What you need to do:
Copy the text of every entry below, character for character, leaving out the pictures.

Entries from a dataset
........

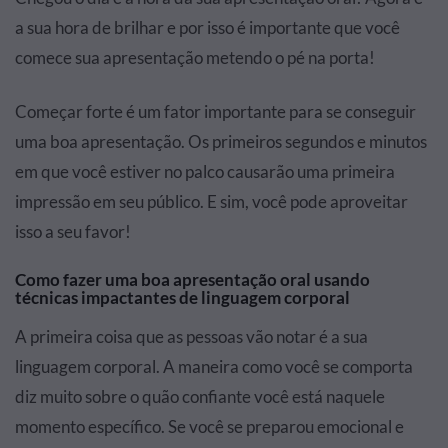
a sua hora de brilhar e por isso é importante que você
comece sua apresentação metendo o pé na porta!
Começar forte é um fator importante para se conseguir
uma boa apresentação. Os primeiros segundos e minutos
em que você estiver no palco
causarão uma primeira
impressão em seu público
. E sim, você pode aproveitar
isso a seu favor!
Como fazer uma boa apresentação oral usando
técnicas impactantes de linguagem corporal
A primeira coisa que as pessoas vão notar é a sua
linguagem corporal. A maneira como você se comporta
diz muito sobre o quão confiante você está naquele
momento específico. Se você se preparou emocional e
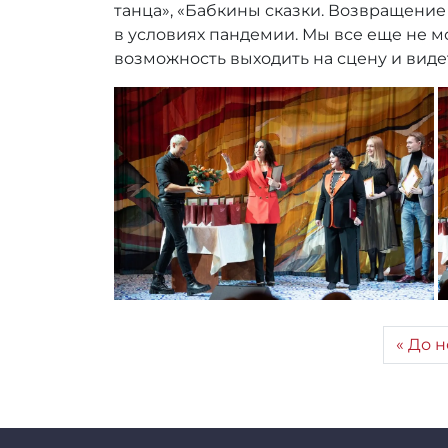
:
танца», «Бабкины сказки. Возвращение 
r
в условиях пандемии. Мы все еще не 
r
возможность выходить на сцену и виде
_
a
d
m
i
n
До н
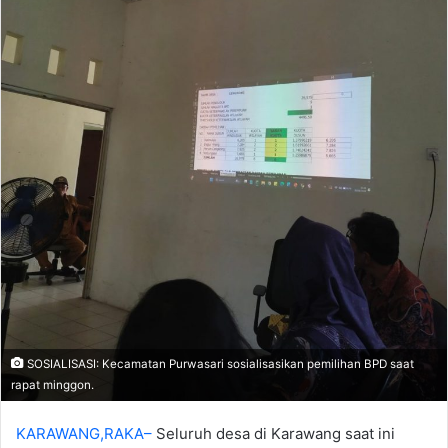
SOSIALISASI: Kecamatan Purwasari sosialisasikan pemilihan BPD saat
rapat minggon.
KARAWANG,RAKA–
Seluruh desa di Karawang saat ini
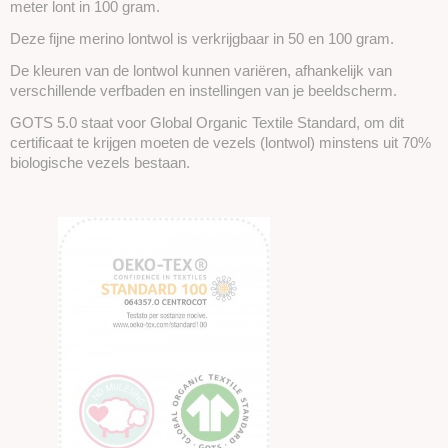
meter lont in 100 gram.
Deze fijne merino lontwol is verkrijgbaar in 50 en 100 gram.
De kleuren van de lontwol kunnen variëren, afhankelijk van
verschillende verfbaden en instellingen van je beeldscherm.
GOTS 5.0 staat voor Global Organic Textile Standard, om dit
certificaat te krijgen moeten de vezels (lontwol) minstens uit 70%
biologische vezels bestaan.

........

Exercise solution:
a sua hora de brilhar e por isso é importante que você
comece sua apresentação metendo o pé na porta!
Começar forte é um fator importante para se conseguir
uma boa apresentação. Os primeiros segundos e minutos
em que você estiver no palco
causarão uma primeira
impressão em seu público
. E sim, você pode aproveitar
isso a seu favor!
Como fazer uma boa apresentação oral usando
técnicas impactantes de linguagem corporal
A primeira coisa que as pessoas vão notar é a sua
linguagem corporal. A maneira como você se comporta
diz muito sobre o quão confiante você está naquele
momento específico. Se você se preparou emocional e
:
танца», «Бабкины сказки. Возвращение 
r
в условиях пандемии. Мы все еще не 
r
возможность выходить на сцену и виде
_
a
d
m
i
n
До н
SOSIALISASI: Kecamatan Purwasari sosialisasikan pemilihan BPD saat
rapat minggon.
KARAWANG,RAKA–
Seluruh desa di Karawang saat ini
meter lont in 100 gram.
Deze fijne merino lontwol is verkrijgbaar in 50 en 100 gram.
De kleuren van de lontwol kunnen variëren, afhankelijk van
verschillende verfbaden en instellingen van je beeldscherm.
GOTS 5.0 staat voor Global Organic Textile Standard, om dit
certificaat te krijgen moeten de vezels (lontwol) minstens uit 70%
biologische vezels bestaan.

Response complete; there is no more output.